Frédéric Paul, délégué général de l'union sociale pour l'habitat :

Dans notre esprit, la baisse des loyers est destinée à améliorer ce que l'on appelle "le reste pour vivre" mais pas à revaloriser les APL, qui sont une manifestation de la solidarité de la nation

Les bailleurs sociaux s'inquiètent aussi d'une baisse des loyers des logements sociaux : moins de loyers signifiera moins de budget pour financer les travaux de rénovation ou de construction de logements neufs.

Du coté des associations, même son de cloche. Demander aux propriétaires comme aux bailleurs sociaux de faire baisser les loyers, c'est illusoire.

Il n'y a pas de baguette magique. Les loyers fonctionnent en France selon la loi de l'offre et de la demande. Nous ne croyons pas qu'il y aura une baisse de 5 euros des loyers dans le secteur privé pour compenser la baisse des APL.

►►► ECOUTER | Florent Guéguen, directeur de la fédération des acteurs de la solidarité, au micro de Manuel Ruffez

Selon Emmanuel Macron, l'aide personnalisée au logement (APL) alimente la hausse des loyers. Le chef de l'Etat préconise donc "un choc d'offre", que doit permettre le futur projet de loi.

"Il faut libérer le droit de l'urbanisme, les procédures, réduire les coûts, les normes, libérer le foncier public et parapublic plus fortement en permettant de vendre à bas prix, simplifier ces règles en ciblant en particulier les zones tendues, c'est-à-dire le Grand Paris, Lyon et la frontière suisse, ainsi qu'Aix-Marseille", a-t-il expliqué dans une interview au Point.

Dans ces endroits-là, nous allons mettre en place un système d'exception pour réduire les coûts

Quid du dispositif Pinel et du prêt à taux zero ?

Toujours pour faire des économies, le gouvernement veut revoir à la baisse des dispositifs d'investissement locatif Pinel et le PTZ (prêt à taux zéro).
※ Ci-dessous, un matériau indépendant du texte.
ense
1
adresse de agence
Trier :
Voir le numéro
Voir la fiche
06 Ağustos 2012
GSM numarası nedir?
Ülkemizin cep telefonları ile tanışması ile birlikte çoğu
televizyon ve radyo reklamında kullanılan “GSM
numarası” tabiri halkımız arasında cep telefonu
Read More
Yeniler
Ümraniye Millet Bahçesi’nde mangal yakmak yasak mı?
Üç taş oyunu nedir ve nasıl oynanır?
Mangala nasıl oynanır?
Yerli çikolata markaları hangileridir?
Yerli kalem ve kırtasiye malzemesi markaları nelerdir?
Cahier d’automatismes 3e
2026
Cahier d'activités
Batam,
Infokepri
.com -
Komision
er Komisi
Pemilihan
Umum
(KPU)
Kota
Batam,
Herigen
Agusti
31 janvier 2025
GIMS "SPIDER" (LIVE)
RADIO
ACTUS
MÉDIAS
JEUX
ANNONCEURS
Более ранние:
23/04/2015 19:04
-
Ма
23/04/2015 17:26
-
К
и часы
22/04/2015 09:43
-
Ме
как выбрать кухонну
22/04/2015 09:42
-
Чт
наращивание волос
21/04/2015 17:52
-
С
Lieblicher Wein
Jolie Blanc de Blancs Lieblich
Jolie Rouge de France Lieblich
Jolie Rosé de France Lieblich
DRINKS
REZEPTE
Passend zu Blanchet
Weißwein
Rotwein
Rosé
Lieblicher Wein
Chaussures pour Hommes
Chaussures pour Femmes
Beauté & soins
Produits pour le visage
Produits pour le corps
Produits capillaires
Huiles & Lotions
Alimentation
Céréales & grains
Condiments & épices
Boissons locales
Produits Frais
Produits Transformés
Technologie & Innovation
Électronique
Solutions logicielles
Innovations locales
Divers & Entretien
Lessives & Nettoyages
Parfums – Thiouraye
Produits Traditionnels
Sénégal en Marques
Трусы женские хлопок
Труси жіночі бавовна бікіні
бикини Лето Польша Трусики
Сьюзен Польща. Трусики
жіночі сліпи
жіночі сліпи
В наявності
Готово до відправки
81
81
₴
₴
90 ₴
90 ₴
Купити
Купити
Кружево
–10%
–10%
Le dispositif Pinel est un dispositif d'aide à l'achat offrant une réduction d'impôts lors de l'achat d'un bien immobilier neuf à condition qu'il soit loué pendant au moins six ans à des personnes aux revenus modestes. Le Pinel doit normalement s'arrêter le 31 décembre 2017.

Pour le ministre de la Cohésion des territoires, dans une interview au Figaro mercredi :

Arrêter brutalement ce dispositif ou le PTZ (prêt à taux zéro) ne serait pas raisonnable. Nous voulons réorienter ces mesures et les recentrer pour les rendre plus efficaces. Notre stratégie est de favoriser la construction mais pas de la mettre sous perfusion.